Mauvais point pour la France. Le conseil économique, social et environnemental (Cese) indique en effet qu'il y a de véritables lacunes dans la formation du personnel, l'aide aux familles ou encore les places d'accueil. Et cela a un coût selon le Cese, qui n'a toutefois pas encore été chiffré. Si l'autisme, qui touche entre 250 000 et 600 000 personnes en France, est désormais mieux connu, il "est fort peu présent dans la formation initiale et continue des personnels de santé, des enseignants et des éducateurs", à tel point que "si le diagnostic peut être établi avant 30 mois, dans les faits, il n'intervient que rarement avant l'âge de 6 ans faute de place dans les centre de dépistage".

Le Cese déplore notamment le fait que "les structures manquent à la fois de financements et de ressources pour faire face aux besoins réels d'un accompagnement de qualité", ajoutant que "nombre de personnes autistes restent en famille faute de réponse adaptée à leurs besoins". Le rapport rappelle que 8 000 enfants naissent chaque année autiste et qu'ils coûteront 49,71 milliards d'euros à la société tout au long de la durée de leur vie.

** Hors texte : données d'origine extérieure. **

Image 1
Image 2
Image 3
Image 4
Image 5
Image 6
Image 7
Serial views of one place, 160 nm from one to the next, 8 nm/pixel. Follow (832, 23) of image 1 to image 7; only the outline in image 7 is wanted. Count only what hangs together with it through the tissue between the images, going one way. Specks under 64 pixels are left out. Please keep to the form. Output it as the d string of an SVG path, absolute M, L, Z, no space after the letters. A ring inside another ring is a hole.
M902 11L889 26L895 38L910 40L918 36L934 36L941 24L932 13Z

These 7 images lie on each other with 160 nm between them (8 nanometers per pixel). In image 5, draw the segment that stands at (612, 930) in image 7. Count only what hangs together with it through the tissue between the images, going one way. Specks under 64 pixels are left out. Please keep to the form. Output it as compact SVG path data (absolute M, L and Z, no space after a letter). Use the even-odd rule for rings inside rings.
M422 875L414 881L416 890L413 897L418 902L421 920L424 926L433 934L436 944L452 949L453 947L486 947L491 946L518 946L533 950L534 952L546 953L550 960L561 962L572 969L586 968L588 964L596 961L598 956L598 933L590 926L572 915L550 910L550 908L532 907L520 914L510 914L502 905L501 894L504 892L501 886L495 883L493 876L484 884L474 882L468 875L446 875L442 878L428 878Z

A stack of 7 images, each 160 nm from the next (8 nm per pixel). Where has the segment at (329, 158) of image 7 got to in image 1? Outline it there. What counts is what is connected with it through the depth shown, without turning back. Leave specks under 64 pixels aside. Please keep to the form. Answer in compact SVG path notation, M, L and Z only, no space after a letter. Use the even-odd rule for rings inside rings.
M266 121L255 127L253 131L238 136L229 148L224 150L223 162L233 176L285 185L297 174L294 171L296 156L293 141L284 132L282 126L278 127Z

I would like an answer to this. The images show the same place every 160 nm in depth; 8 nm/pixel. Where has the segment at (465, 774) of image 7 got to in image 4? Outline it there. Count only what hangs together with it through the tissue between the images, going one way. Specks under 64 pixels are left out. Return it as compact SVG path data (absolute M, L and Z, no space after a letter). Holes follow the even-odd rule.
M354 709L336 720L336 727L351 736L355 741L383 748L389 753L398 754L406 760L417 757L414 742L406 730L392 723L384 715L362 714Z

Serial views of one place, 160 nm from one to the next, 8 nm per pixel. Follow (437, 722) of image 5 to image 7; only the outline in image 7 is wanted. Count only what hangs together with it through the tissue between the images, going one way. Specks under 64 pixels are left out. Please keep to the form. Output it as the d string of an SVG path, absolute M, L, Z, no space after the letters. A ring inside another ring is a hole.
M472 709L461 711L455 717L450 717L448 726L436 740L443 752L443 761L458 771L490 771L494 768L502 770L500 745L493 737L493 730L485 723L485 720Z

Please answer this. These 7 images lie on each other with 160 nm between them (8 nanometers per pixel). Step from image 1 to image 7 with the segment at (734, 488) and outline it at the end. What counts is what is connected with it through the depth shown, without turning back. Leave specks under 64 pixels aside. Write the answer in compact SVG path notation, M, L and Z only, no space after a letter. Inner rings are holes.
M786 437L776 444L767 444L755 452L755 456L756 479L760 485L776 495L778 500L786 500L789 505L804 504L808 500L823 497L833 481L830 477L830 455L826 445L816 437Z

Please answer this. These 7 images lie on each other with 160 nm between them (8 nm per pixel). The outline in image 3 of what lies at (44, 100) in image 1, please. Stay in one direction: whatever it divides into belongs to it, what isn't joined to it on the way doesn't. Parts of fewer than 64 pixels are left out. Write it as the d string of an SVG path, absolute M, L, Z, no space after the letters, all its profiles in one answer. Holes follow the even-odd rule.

A propos des sommes versées par l'Etat pour l'autisme, elles sont mal dépensées selon le Cese qui explique que si "l'Etat a consacré 1,4 milliard d'euros aux personnes atteintes d'autisme (680 millions d'euros à l'accueil en établissement et services médico-sociaux ; 664 millions au versement d'allocations et 55 millions pour l'éducation) […], on dépense mal en multipliant des financements non coordonnés qui aboutissent à un coût unitaire élevé".

Le Conseil propose donc 52 mesures pour en terminer avec toutes ces lacunes. Parmi elles, une meilleure formation des personnels de santé ou d'éducation, un accès facilité "au congé formation" pour les parents, mais aussi un meilleur lien entre "recherche clinique et recherche fondamentale". En espérant que le gouvernement suivra toutes ces recommandations lors de son troisième plan autisme de novembre.